A detailed description of the human speech generation system is beyond the scope of this discussion.
However a brief discussion which is inevitable in the context of feature extraction is presented. The
human speech production system is a complex mechanical system. The air exhaled by the lungs is
modulated by various hard and soft tissues initially by the glottal fold and then by the tissues of the
vocal tract such as tongue, lips, jaw, and velum. In Digital Speech Processing, this process is
represented as a discrete time model as shown in figure 1. The system containing the lungs and the
glottal fold comes in the block Excitation Generator. The vocal tract is modeled as a linear system,
which is usually a digital FIR filter. The vocal tract parameters are the parameters of the digital filter.
Fig. 1. Block diagram of speech generation model

Based on the type of the excitation signal, a speech signal can be classified into two major types:
1. Voiced Speech: Voiced sounds are produced by forcing air through the glottis or an opening
between the vocal folds. The excitation is a quasi-stationary impulse train, that is, a signal
whose frequency remain constant for a small amount of time, sometimes referred to as the
stationarity period. Example of voiced speech are vowel sounds as in cat, hear, too etc.
2. Unvoiced Speech: Unvoiced sounds are generated by forming a constriction at some point
along the vocal tract, and forcing air through the constriction to produce turbulence. The
excitation is a random signal. It can be modeled as a White Gaussian Noise.

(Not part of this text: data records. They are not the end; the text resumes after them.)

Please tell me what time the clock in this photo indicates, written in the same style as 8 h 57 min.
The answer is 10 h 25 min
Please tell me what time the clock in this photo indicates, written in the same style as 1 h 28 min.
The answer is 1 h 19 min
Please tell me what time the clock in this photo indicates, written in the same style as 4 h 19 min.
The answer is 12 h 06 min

These are
consonant sounds as in ship, key etc.
It can be said that the voiced component of a word is responsible for its tone or shape of the waveform
of the word, whereas the unvoiced section carries the actual meaning. The two waveforms below
correspond to the words CUP and DUCK. Their voiced part is similar so the waveforms are also
similar.
As shown in figure 1 the speech production mechanism is modeled as a cascade combination of an
excitation generator and a digital filter. The excitation of the filter determines the type of speech and
the digital filter simulates the effect of various organs or tissues of the vocal tract on the excitation.

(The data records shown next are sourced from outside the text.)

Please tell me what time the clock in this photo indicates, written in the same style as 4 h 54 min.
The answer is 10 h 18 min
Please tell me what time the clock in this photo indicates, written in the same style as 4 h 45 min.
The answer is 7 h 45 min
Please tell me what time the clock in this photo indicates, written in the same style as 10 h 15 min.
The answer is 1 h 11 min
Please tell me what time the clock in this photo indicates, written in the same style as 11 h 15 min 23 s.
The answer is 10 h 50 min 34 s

The parameters of the filter are known as vocal tract parameters. The excitation is either an impulse
train or a random noise based on whether the speech is voiced or unvoiced respectively. Thus figure 1
can be drawn as figure 2.
2

Figure 2: Block diagram of speech generation model for Linear Predictive Analysis
3
B. Short-Time Analysis of Speech Signal
From the above discussion we have seen that the properties of a speech signal remain same only
for a short duration of time. Therefore, any kind of speech processing first requires segmentation of
the speech signal into frames of short duration. The duration for which the properties of a speech
signal remains stationary varies from speaker to speaker. It usually ranges from 15 to 25 milliseconds.

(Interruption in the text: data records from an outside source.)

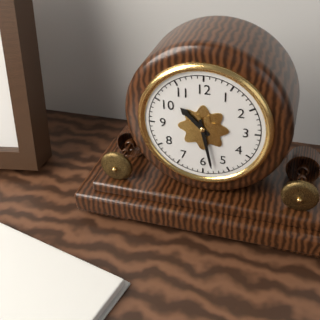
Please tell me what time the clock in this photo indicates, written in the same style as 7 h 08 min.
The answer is 10 h 28 min
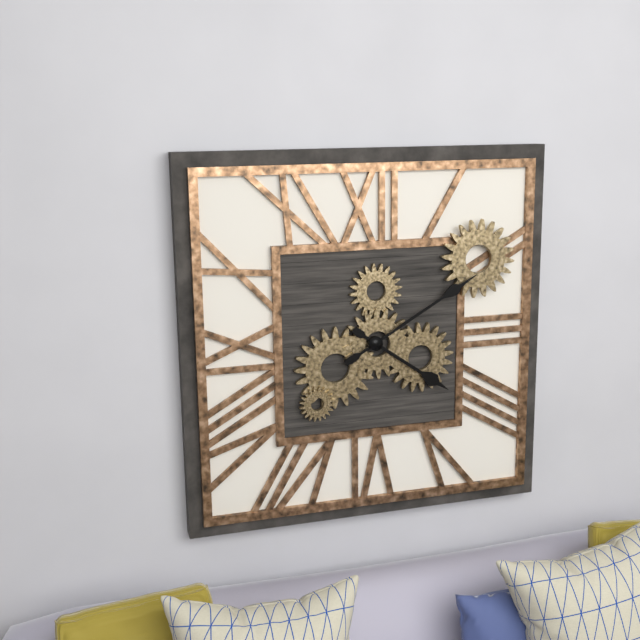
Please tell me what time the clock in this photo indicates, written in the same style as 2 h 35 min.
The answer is 4 h 10 min
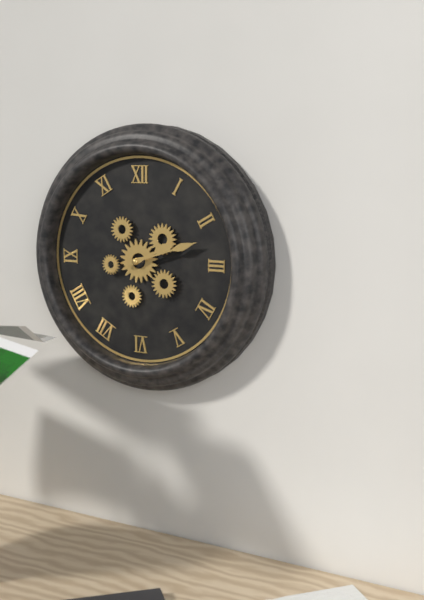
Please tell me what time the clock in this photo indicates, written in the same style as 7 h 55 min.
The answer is 2 h 12 min
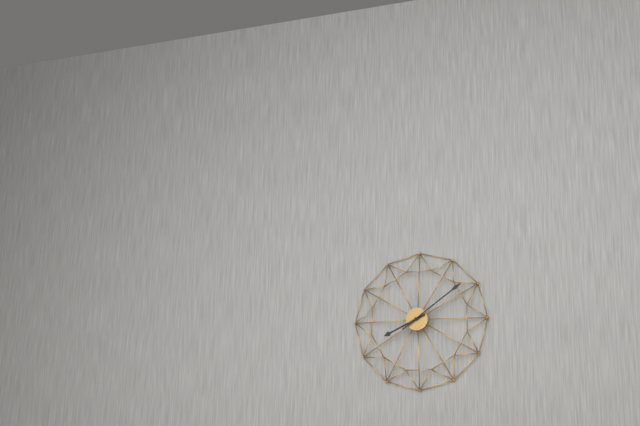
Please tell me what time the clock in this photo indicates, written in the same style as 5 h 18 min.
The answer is 8 h 09 min
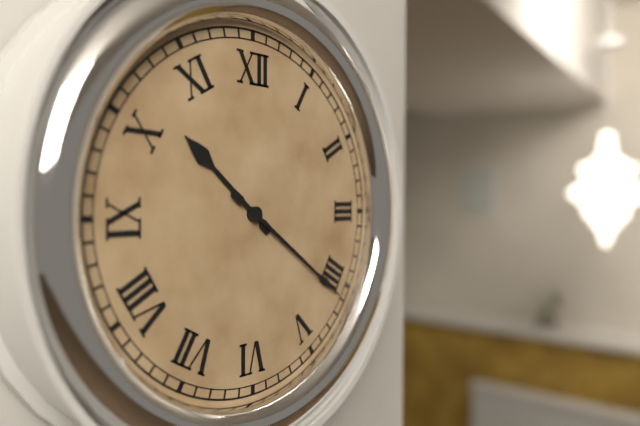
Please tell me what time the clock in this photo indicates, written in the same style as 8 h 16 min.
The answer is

It is a common practice to take the range as 20 milliseconds. If the speech signal is sampled at a rate
of 8 kHz, it implies that there will are 160 samples per frame.
Sometimes to overcome certain difficulties particular to some problem, the speech frames are
overlapped or multiplied with some window function. Such cases are not covered in this tutorial. Such
cases are discussed on the tutorial on “Short Term Spectral and Cepstral Analysis of Speech
Signal”.
C. Features of Speech Signal
Till now we had a brief introduction to the generation and types of speech signal. Now we will come
to feature extractions.
1. Zero-Crossing Rate:
Zero-crossing rate is a measure of frequency of the signal over a small period. It can be
obtained by measuring the number of times the sign of the signal changes and dividing it by
two.

4
Figure 3: Zero crossing
It can be seen that during one period, the signal crosses zero twice. Thus for any frame, the zero-crossing
rate (ZCR) is given by:
ܼܥܴ =
ܰ݋. ݋݂ ܵ݅݃݊ ܥℎܽ݊݃݁ݏ ݅݊ ݐℎ݁ ݂ݎܽ݉݁
ܨݎܽ݉݁ ݀ݑݎܽݐ݅݋݊
(ݏ݁ܿିଵ)
2. Mean Square or Mean Magnitude value:
This is a mean value of the signal for a particular frame ignoring the sign. The mean square value of
the k-th frame is given by:
ܲ௔௩௚(݇) =
1
ܰ
ே௞ାேିଵ
෍ ݔଶ(݊)
௡ୀே௞
; ݇ = 0,1,2,…,
ܮ − 1
ܰ
Similarly, the mean magnitude is given by:
ܣ௔௩௚(݇) =
1
ܰ
ே௞ାேିଵ
෍ |ݔ(݊)|
௡ୀே௞
; ݇ = 0,1,2,…,
ܮ − 1
ܰ
Where, L is the total number of samples in a given audio clip.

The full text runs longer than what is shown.